The Fed Quietly Announces It’s No Longer Steering the Ship
That’s one of several big implications of a dry ‘implementation note’ on its Treasury purchases.
By Joseph C. Sternberg, The Wall Street Journal, Dec. 18, 2025
…
Most attention after the meeting focused on Mr. Powell’s interest-rate cut, the sixth since September 2024, totaling 1.75 percentage points. But the Fed also announced (via a dry “implementation note”) that it will buy roughly $40 billion in short-term Treasury bills over the next month, and an indeterminate (but probably similar) monthly amount until at least April. There’s reason to believe that if the Fed has started expanding its balance sheet again, it will continue indefinitely…
This new “ample-reserves regime” has far-reaching, sometimes hard-to-measure consequences. Because of the way post-2008 financial regulations account for reserves in calculating financial risk, high reserve balances can (counterintuitively) gum up lending to Main Street and discourage banks from trading Treasurys. Now another risk is coming into view: The Fed losing control of its own balance sheet…

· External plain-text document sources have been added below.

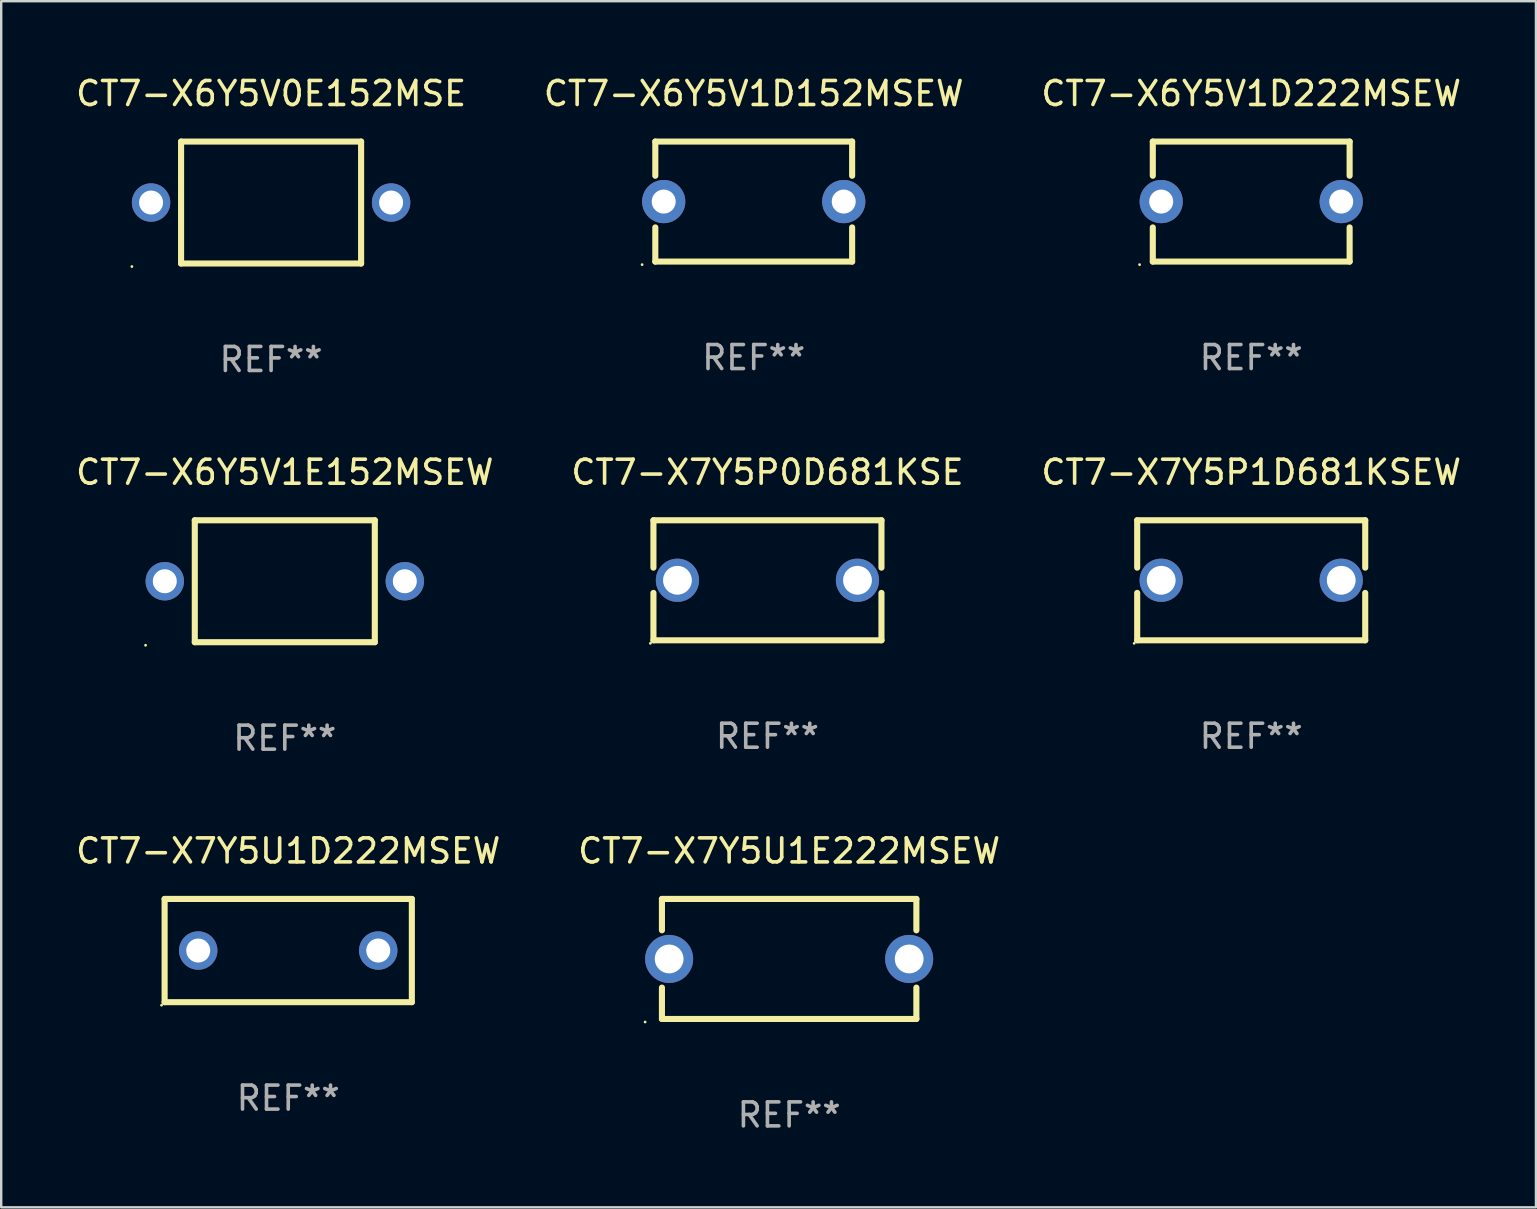
<source format=kicad_pcb>
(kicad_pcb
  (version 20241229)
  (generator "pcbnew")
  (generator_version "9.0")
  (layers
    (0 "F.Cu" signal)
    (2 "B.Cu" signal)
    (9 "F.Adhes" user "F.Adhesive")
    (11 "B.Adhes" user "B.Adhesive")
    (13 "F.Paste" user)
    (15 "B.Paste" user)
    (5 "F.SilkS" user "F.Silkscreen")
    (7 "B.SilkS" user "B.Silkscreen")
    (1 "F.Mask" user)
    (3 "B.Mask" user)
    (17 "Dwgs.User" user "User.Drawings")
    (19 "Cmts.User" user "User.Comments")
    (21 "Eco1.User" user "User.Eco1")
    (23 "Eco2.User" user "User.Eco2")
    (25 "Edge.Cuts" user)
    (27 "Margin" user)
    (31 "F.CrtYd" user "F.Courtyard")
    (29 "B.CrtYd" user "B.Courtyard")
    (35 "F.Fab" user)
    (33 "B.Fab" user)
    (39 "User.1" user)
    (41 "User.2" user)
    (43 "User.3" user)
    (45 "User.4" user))
  (footprint "CT7-X7Y5P1D681KSEW"
    (layer "F.Cu")
    (at 49.077 21.125)
    (property "Reference" "CT7-X7Y5P1D681KSEW" (at 0 -4.5 0) (layer "F.SilkS") (effects (font (size 1 1) (thickness 0.15))))
    (attr through_hole)
    (fp_line (start -4.75 -2.5) (end -4.75 -0.526) (stroke (width 0.254) (type solid)) (layer "F.SilkS"))
    (fp_line (start -4.75 -2.5) (end 4.75 -2.5) (stroke (width 0.254) (type solid)) (layer "F.SilkS"))
    (fp_line (start -4.75 0.526) (end -4.75 2.5) (stroke (width 0.254) (type solid)) (layer "F.SilkS"))
    (fp_line (start 4.75 2.5) (end -4.75 2.5) (stroke (width 0.254) (type solid)) (layer "F.SilkS"))
    (fp_line (start 4.75 -2.5) (end 4.75 -0.526) (stroke (width 0.254) (type solid)) (layer "F.SilkS"))
    (fp_line (start 4.75 0.526) (end 4.75 2.5) (stroke (width 0.254) (type solid)) (layer "F.SilkS"))
    (fp_circle (center -4.877 2.627) (end -4.847 2.627) (stroke (width 0.06) (type solid)) (fill no) (layer "F.SilkS"))
    (fp_text user "REF**" (at 0 6.5 0) (layer "F.Fab") (effects (font (size 1 1) (thickness 0.15))))
    (pad "1" thru_hole circle (at -3.75 0) (size 1.8 1.8) (drill 1.2) (layers "*.Cu" "*.Mask"))
    (pad "2" thru_hole circle (at 3.75 0) (size 1.8 1.8) (drill 1.2) (layers "*.Cu" "*.Mask")))
  (footprint "CT7-X7Y5U1D222MSEW"
    (layer "F.Cu")
    (at 8.958 36.551)
    (property "Reference" "CT7-X7Y5U1D222MSEW" (at 0 -4.15 0) (layer "F.SilkS") (effects (font (size 1 1) (thickness 0.15))))
    (attr through_hole)
    (fp_line (start -5.15 2.15) (end -5.15 -2.15) (stroke (width 0.254) (type solid)) (layer "F.SilkS"))
    (fp_line (start -5.15 -2.15) (end 5.15 -2.15) (stroke (width 0.254) (type solid)) (layer "F.SilkS"))
    (fp_line (start 5.15 2.15) (end -5.15 2.15) (stroke (width 0.254) (type solid)) (layer "F.SilkS"))
    (fp_line (start 5.15 -2.15) (end 5.15 2.15) (stroke (width 0.254) (type solid)) (layer "F.SilkS"))
    (fp_circle (center -5.277 2.277) (end -5.247 2.277) (stroke (width 0.06) (type solid)) (fill no) (layer "F.SilkS"))
    (fp_text user "REF**" (at 0 6.15 0) (layer "F.Fab") (effects (font (size 1 1) (thickness 0.15))))
    (pad "1" thru_hole circle (at -3.75 0) (size 1.6 1.6) (drill 1) (layers "*.Cu" "*.Mask"))
    (pad "2" thru_hole circle (at 3.75 0) (size 1.6 1.6) (drill 1) (layers "*.Cu" "*.Mask")))
  (footprint "CT7-X6Y5V0E152MSE"
    (layer "F.Cu")
    (at 8.244 5.388)
    (property "Reference" "CT7-X6Y5V0E152MSE" (at 0 -4.54 0) (layer "F.SilkS") (effects (font (size 1 1) (thickness 0.15))))
    (attr through_hole)
    (fp_line (start -3.75 -2.54) (end 3.75 -2.54) (stroke (width 0.254) (type solid)) (layer "F.SilkS"))
    (fp_line (start -3.75 2.54) (end -3.75 -2.54) (stroke (width 0.254) (type solid)) (layer "F.SilkS"))
    (fp_line (start 3.75 -2.54) (end 3.75 2.54) (stroke (width 0.254) (type solid)) (layer "F.SilkS"))
    (fp_line (start 3.75 2.54) (end -3.75 2.54) (stroke (width 0.254) (type solid)) (layer "F.SilkS"))
    (fp_circle (center -5.8 2.667) (end -5.77 2.667) (stroke (width 0.06) (type solid)) (fill no) (layer "F.SilkS"))
    (fp_text user "REF**" (at 0 6.54 0) (layer "F.Fab") (effects (font (size 1 1) (thickness 0.15))))
    (pad "1" thru_hole circle (at -5 0) (size 1.6 1.6) (drill 1) (layers "*.Cu" "*.Mask"))
    (pad "2" thru_hole circle (at 5 0) (size 1.6 1.6) (drill 1) (layers "*.Cu" "*.Mask")))
  (footprint "CT7-X7Y5P0D681KSE"
    (layer "F.Cu")
    (at 28.923 21.125)
    (property "Reference" "CT7-X7Y5P0D681KSE" (at 0 -4.5 0) (layer "F.SilkS") (effects (font (size 1 1) (thickness 0.15))))
    (attr through_hole)
    (fp_line (start -4.75 -2.5) (end -4.75 -0.526) (stroke (width 0.254) (type solid)) (layer "F.SilkS"))
    (fp_line (start -4.75 -2.5) (end 4.75 -2.5) (stroke (width 0.254) (type solid)) (layer "F.SilkS"))
    (fp_line (start -4.75 0.526) (end -4.75 2.5) (stroke (width 0.254) (type solid)) (layer "F.SilkS"))
    (fp_line (start 4.75 2.5) (end -4.75 2.5) (stroke (width 0.254) (type solid)) (layer "F.SilkS"))
    (fp_line (start 4.75 -2.5) (end 4.75 -0.526) (stroke (width 0.254) (type solid)) (layer "F.SilkS"))
    (fp_line (start 4.75 0.526) (end 4.75 2.5) (stroke (width 0.254) (type solid)) (layer "F.SilkS"))
    (fp_circle (center -4.877 2.627) (end -4.847 2.627) (stroke (width 0.06) (type solid)) (fill no) (layer "F.SilkS"))
    (fp_text user "REF**" (at 0 6.5 0) (layer "F.Fab") (effects (font (size 1 1) (thickness 0.15))))
    (pad "1" thru_hole circle (at -3.75 0) (size 1.8 1.8) (drill 1.2) (layers "*.Cu" "*.Mask"))
    (pad "2" thru_hole circle (at 3.75 0) (size 1.8 1.8) (drill 1.2) (layers "*.Cu" "*.Mask")))
  (footprint "CT7-X7Y5U1E222MSEW"
    (layer "F.Cu")
    (at 29.827 36.901)
    (property "Reference" "CT7-X7Y5U1E222MSEW" (at 0 -4.5 0) (layer "F.SilkS") (effects (font (size 1 1) (thickness 0.15))))
    (attr through_hole)
    (fp_line (start -5.3 -2.5) (end -5.3 -1.194) (stroke (width 0.254) (type solid)) (layer "F.SilkS"))
    (fp_line (start -5.3 -2.5) (end 5.3 -2.5) (stroke (width 0.254) (type solid)) (layer "F.SilkS"))
    (fp_line (start -5.3 1.194) (end -5.3 2.5) (stroke (width 0.254) (type solid)) (layer "F.SilkS"))
    (fp_line (start -5.3 2.5) (end 5.3 2.5) (stroke (width 0.254) (type solid)) (layer "F.SilkS"))
    (fp_line (start 5.3 -2.5) (end 5.3 -1.194) (stroke (width 0.254) (type solid)) (layer "F.SilkS"))
    (fp_line (start 5.3 1.194) (end 5.3 2.5) (stroke (width 0.254) (type solid)) (layer "F.SilkS"))
    (fp_circle (center -6 2.627) (end -5.97 2.627) (stroke (width 0.06) (type solid)) (fill no) (layer "F.SilkS"))
    (fp_text user "REF**" (at 0 6.5 0) (layer "F.Fab") (effects (font (size 1 1) (thickness 0.15))))
    (pad "1" thru_hole circle (at -5 0) (size 2 2) (drill 1.2) (layers "*.Cu" "*.Mask"))
    (pad "2" thru_hole circle (at 5 0) (size 2 2) (drill 1.2) (layers "*.Cu" "*.Mask")))
  (footprint "CT7-X6Y5V1D222MSEW"
    (layer "F.Cu")
    (at 49.077 5.348)
    (property "Reference" "CT7-X6Y5V1D222MSEW" (at 0 -4.5 0) (layer "F.SilkS") (effects (font (size 1 1) (thickness 0.15))))
    (attr through_hole)
    (fp_line (start -4.1 -2.5) (end -4.1 -1.076) (stroke (width 0.254) (type solid)) (layer "F.SilkS"))
    (fp_line (start -4.1 -2.5) (end 4.1 -2.5) (stroke (width 0.254) (type solid)) (layer "F.SilkS"))
    (fp_line (start -4.1 1.076) (end -4.1 2.5) (stroke (width 0.254) (type solid)) (layer "F.SilkS"))
    (fp_line (start -4.1 2.5) (end 4.1 2.5) (stroke (width 0.254) (type solid)) (layer "F.SilkS"))
    (fp_line (start 4.1 -2.5) (end 4.1 -1.076) (stroke (width 0.254) (type solid)) (layer "F.SilkS"))
    (fp_line (start 4.1 1.076) (end 4.1 2.5) (stroke (width 0.254) (type solid)) (layer "F.SilkS"))
    (fp_circle (center -4.65 2.627) (end -4.62 2.627) (stroke (width 0.06) (type solid)) (fill no) (layer "F.SilkS"))
    (fp_text user "REF**" (at 0 6.5 0) (layer "F.Fab") (effects (font (size 1 1) (thickness 0.15))))
    (pad "1" thru_hole circle (at -3.75 0) (size 1.8 1.8) (drill 1) (layers "*.Cu" "*.Mask"))
    (pad "2" thru_hole circle (at 3.75 0) (size 1.8 1.8) (drill 1) (layers "*.Cu" "*.Mask")))
  (footprint "CT7-X6Y5V1E152MSEW"
    (layer "F.Cu")
    (at 8.815 21.165)
    (property "Reference" "CT7-X6Y5V1E152MSEW" (at 0 -4.54 0) (layer "F.SilkS") (effects (font (size 1 1) (thickness 0.15))))
    (attr through_hole)
    (fp_line (start -3.75 -2.54) (end 3.75 -2.54) (stroke (width 0.254) (type solid)) (layer "F.SilkS"))
    (fp_line (start -3.75 2.54) (end -3.75 -2.54) (stroke (width 0.254) (type solid)) (layer "F.SilkS"))
    (fp_line (start 3.75 -2.54) (end 3.75 2.54) (stroke (width 0.254) (type solid)) (layer "F.SilkS"))
    (fp_line (start 3.75 2.54) (end -3.75 2.54) (stroke (width 0.254) (type solid)) (layer "F.SilkS"))
    (fp_circle (center -5.8 2.667) (end -5.77 2.667) (stroke (width 0.06) (type solid)) (fill no) (layer "F.SilkS"))
    (fp_text user "REF**" (at 0 6.54 0) (layer "F.Fab") (effects (font (size 1 1) (thickness 0.15))))
    (pad "1" thru_hole circle (at -5 0) (size 1.6 1.6) (drill 1) (layers "*.Cu" "*.Mask"))
    (pad "2" thru_hole circle (at 5 0) (size 1.6 1.6) (drill 1) (layers "*.Cu" "*.Mask")))
  (footprint "CT7-X6Y5V1D152MSEW"
    (layer "F.Cu")
    (at 28.351 5.348)
    (property "Reference" "CT7-X6Y5V1D152MSEW" (at 0 -4.5 0) (layer "F.SilkS") (effects (font (size 1 1) (thickness 0.15))))
    (attr through_hole)
    (fp_line (start -4.1 -2.5) (end -4.1 -1.076) (stroke (width 0.254) (type solid)) (layer "F.SilkS"))
    (fp_line (start -4.1 -2.5) (end 4.1 -2.5) (stroke (width 0.254) (type solid)) (layer "F.SilkS"))
    (fp_line (start -4.1 1.076) (end -4.1 2.5) (stroke (width 0.254) (type solid)) (layer "F.SilkS"))
    (fp_line (start -4.1 2.5) (end 4.1 2.5) (stroke (width 0.254) (type solid)) (layer "F.SilkS"))
    (fp_line (start 4.1 -2.5) (end 4.1 -1.076) (stroke (width 0.254) (type solid)) (layer "F.SilkS"))
    (fp_line (start 4.1 1.076) (end 4.1 2.5) (stroke (width 0.254) (type solid)) (layer "F.SilkS"))
    (fp_circle (center -4.65 2.627) (end -4.62 2.627) (stroke (width 0.06) (type solid)) (fill no) (layer "F.SilkS"))
    (fp_text user "REF**" (at 0 6.5 0) (layer "F.Fab") (effects (font (size 1 1) (thickness 0.15))))
    (pad "1" thru_hole circle (at -3.75 0) (size 1.8 1.8) (drill 1) (layers "*.Cu" "*.Mask"))
    (pad "2" thru_hole circle (at 3.75 0) (size 1.8 1.8) (drill 1) (layers "*.Cu" "*.Mask")))
  (gr_rect
    (start -3 -3)
    (end 60.94 47.25)
    (stroke (width 0.1) (type default))
    (fill no)
    (layer "Edge.Cuts")))
</source>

Reductions in Fed asset holdings require its liabilities to shrink as well, and this carries the danger that commercial-bank reserve deposits may at some point fall below the level banks think they need. No one is quite sure where that line is. But if reserve deposits fall below it, interest rates could go haywire in the market for overnight lending where banks borrow from each other if they need more reserves—shooting far past the target the Fed sets for this, the federal-funds rate.
This happened in autumn 2019, and officials now seem to be worried by recent similar signs of unrest in that interbank market… [end quote]
These signs of unrest are showing up in increased Financial Stress even though Financial Conditions in money markets, debt and equity markets, and the traditional and “shadow” banking systems are loose and getting looser.
The options market thinks that there will be no fed funds rate cut in January 2026 but is divided about March. The FOMC is divided about whether to hold rates steady or cut. Nobody believes that the BLS provided accurate inflation rates after the long government shutdown in late 2025. The sudden drop in the inflation rate was unexpected.
https://www.cmegroup.com/markets/interest-rates/cme-fedwatch-tool.html
The bond market doesn’t believe it. Even though the overnight fed funds rate was cut the longer-term Treasury yields rose. The Treasury yield curve steepened. The 10-year Treasury real yield fell. The TIPS yield rose.
The stock indexes are still in a rising trend (with noise). The Fear & Greed Index has recovered to Neutral. The trade is mildly risk-on. VIX is low.
Gold, silver and copper are on a tear. USD is stable within a channel established after the sudden drop in April 2025. Bitcoin has not recovered from its recent plunge. Oil is stable within a channel established in June 2025.